Saturday, Tigers hitters took their cuts against Tigers pitchers. Sunday, the Tigers played their first of two scrimmages against minor leaguers brought up from the club's spring training and minor-league complex in Lakeland, where the Tigers prospects have just finished Instructional League.

They'll play again on Monday before travelling for a workout Tuesday in the NL city. As was the case in 2006, the Tigers considered chartering a flight and taking their team to Florida to prepare, but with a favourable weather forecast, Leyland decided it made more sense to allow the players time at home with their families.

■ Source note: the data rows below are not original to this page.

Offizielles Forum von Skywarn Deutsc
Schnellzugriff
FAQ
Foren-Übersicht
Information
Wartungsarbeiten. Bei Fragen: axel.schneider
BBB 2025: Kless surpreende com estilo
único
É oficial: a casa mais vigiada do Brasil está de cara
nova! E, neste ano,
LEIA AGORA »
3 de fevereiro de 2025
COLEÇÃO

Normally, the biggest concern facing a team with this type of layoff would be keeping its starting pitchers and relievers in something approximating a competitive routine. The Tigers are built on offence and a starting pitching staff that posted a remarkable 1.02 earned-run average against the New York Yankees in the American League Championship Series, but with starter Max Scherzer nursing a sore arm and closer Jose Valverde trying to exorcise some mechanical gremlins, this break is probably a tonic for the Tigers arms.

A bigger concern for Leyland is wondering how the layoff will affect his team defensively. They cannot afford to be flat-footed.

Because the designated hitter will not be used in Games 1 and 2 of the best-of-seven series, Delmon Young's bat will start in left field, meaning Andy Dirks, Quintin Berry and Avisail Garcia will vie for at-bats in right unless the Tigers have a big lead that needs protecting late.

Miguel Cabrera is at third base and for all his Triple Crown achievements, the sight of him taking Hunter Pence's bouncing ball off the face in Grapefruit League play still springs to the front of the mind whenever a ball is chopped down third.

Toss in the usual unknowns with October weather – the long-range forecast for Detroit next weekend, when Games 3, 4 and 5 will be played, is for cool and wet weather – and Tigers fans can be excused for thinking Game 1 can't come soon enough. One in particular.